Monday, September 24, 2012

Headache

Last night I had a headache.

Oh, not a run of the mill headache.  One of those that seems to send a tube of liquid fire through the back of your head, making you think it will explode.  You can feel it pulse and swear your skull has expanded just a fraction to accommodate the pulse.

I'm not one who is given to a great deal of headaches, even more so those that are of an extreme nature.  I hardly know what to do - to take something goes against my general rule of taking anything, but the pain can be so intense.

I run through the list:  Did I not have coffee today (I did, maybe not enough?)?  Have I been feeling poorly?  Has anyone in my house been sick, something that might have passed on to me?  Have I eaten anything that I usually don't?  Did I get enough water today?

So all the questions were "yes", but just because the questions are answered does nothing to relieve the pain.  I try to distract myself in hopes that I can ignore it.  No luck there:  the waves just come and go, causing me to sink further and further into my covers in hopes that relaxing will make it go away.

And it doesn't.  It's become the worst kind of headache of all:  the kind that is still with you even while you sleep. 

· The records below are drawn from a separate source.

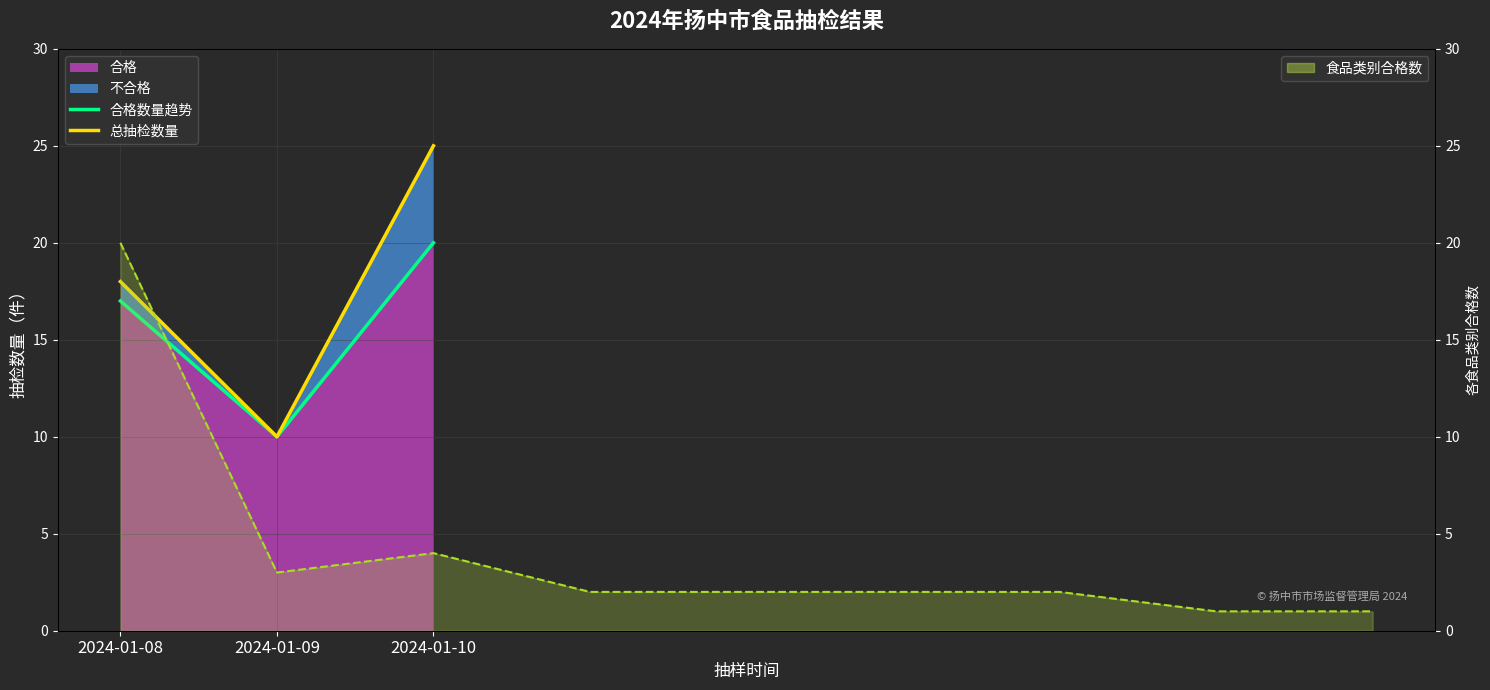

What is the difference between the maximum and minimum values in the 合格数量趋势 series?

10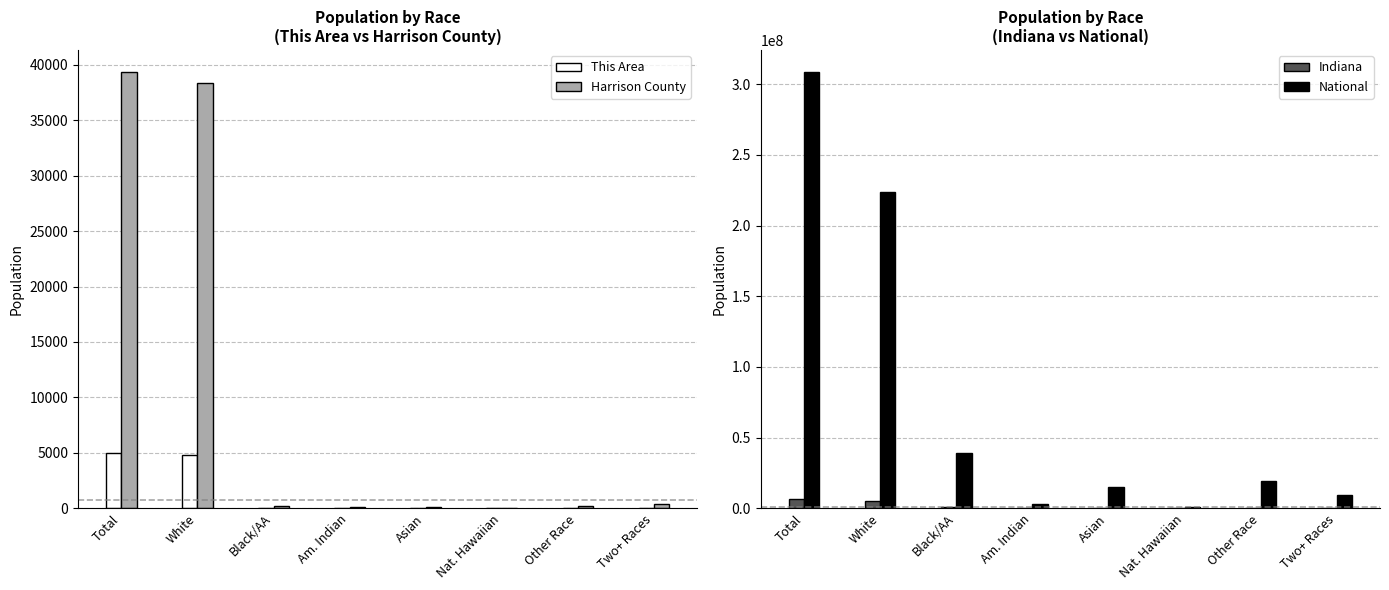

Reading left to right, transcribe all the data shown in this chart.

This Area: Total=4995	White=4808	Black/AA=38	Am. Indian=14	Asian=32	Nat. Hawaiian=0	Other Race=52	Two+ Races=51
Harrison County: Total=39364	White=38341	Black/AA=178	Am. Indian=88	Asian=155	Nat. Hawaiian=11	Other Race=207	Two+ Races=384
Indiana: Total=6483802	White=5467906	Black/AA=591397	Am. Indian=18462	Asian=102474	Nat. Hawaiian=2348	Other Race=173314	Two+ Races=127901
National: Total=308745538	White=223553265	Black/AA=38929319	Am. Indian=2932248	Asian=14674252	Nat. Hawaiian=540013	Other Race=19107368	Two+ Races=9009073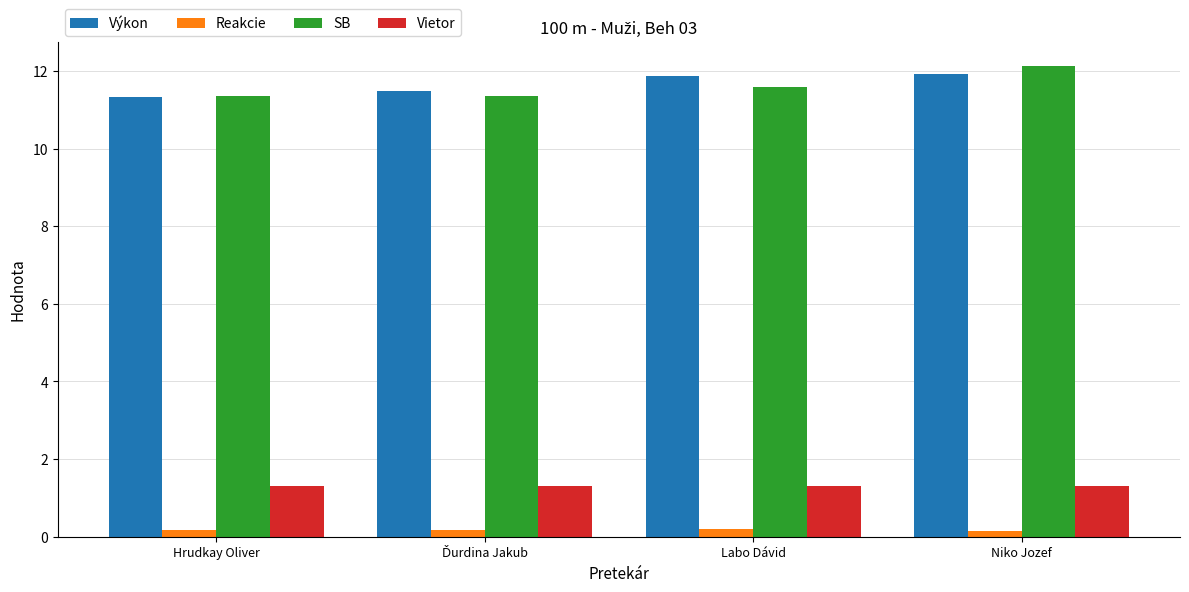

At Niko Jozef, list the series in order from smallest to largest.

Reakcie, Vietor, Výkon, SB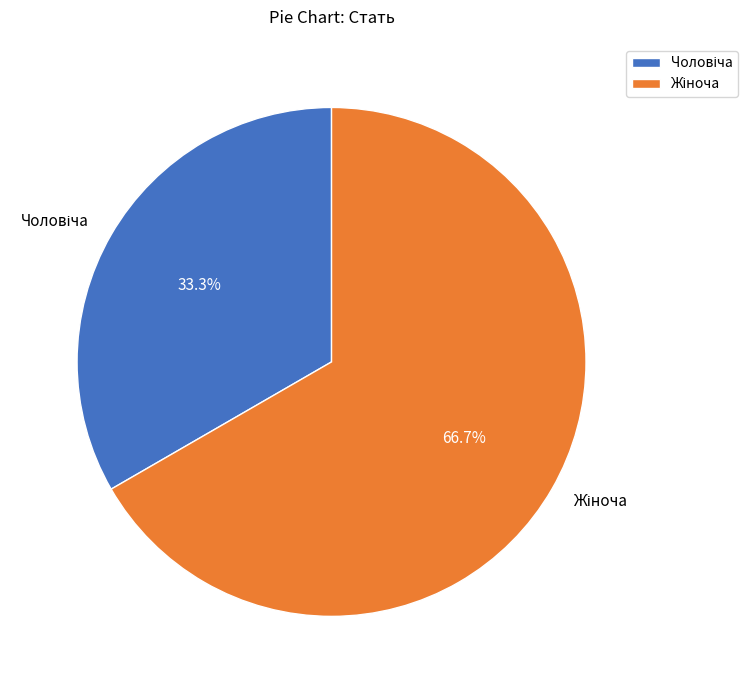

Does any single category account for the majority?

Yes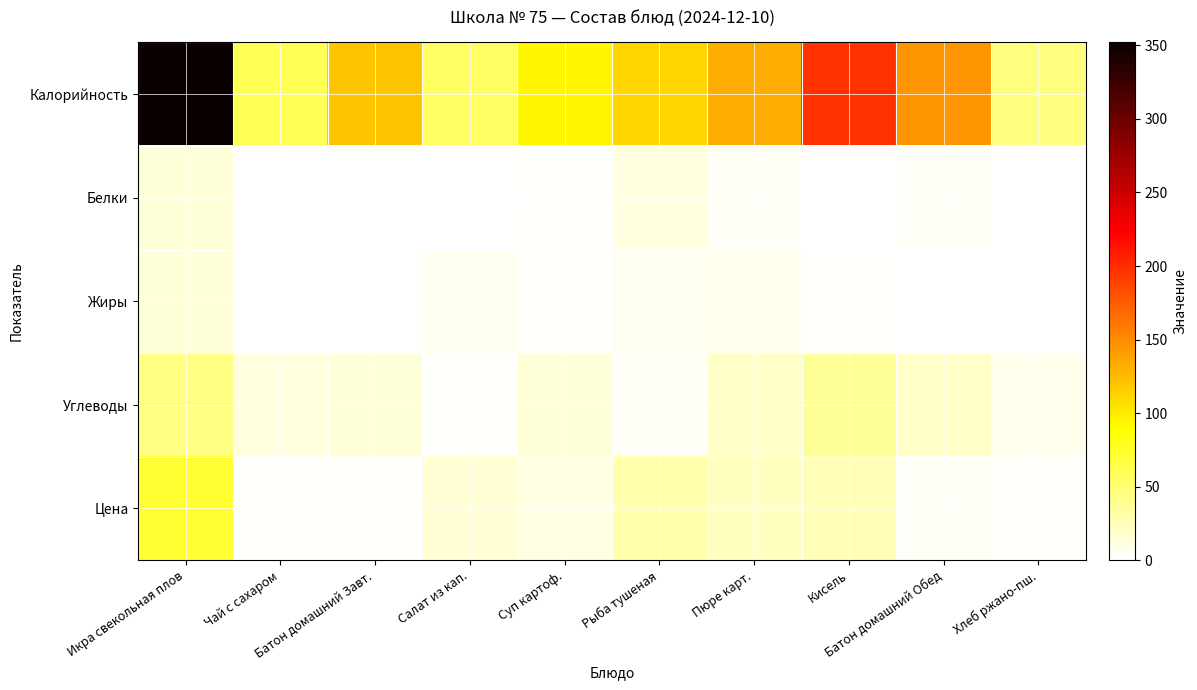

What is the greatest value displayed?

352.0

It kicks up from time to time:  you suddenly awake and there it is, pulsing.  Mentally you want to cry out loud (although it's night and disturbing to others):  it's simply not fair that when I'm trying to rest to get rid of it that it's still here!

And then, somewhere about 4 AM, it's gone. 

But is it?  Even now, as I go about my morning, I can almost feel it in the back of my head, lurking ready to attempt to break out in a random act of pain and suffering.  Headaches - at least this kind - shouldn't be allowed to remain.  Like the flu, they should come and go.

Yet here it remains, silently torturing me, reminding me of how little, in reality, we control of our physical selves.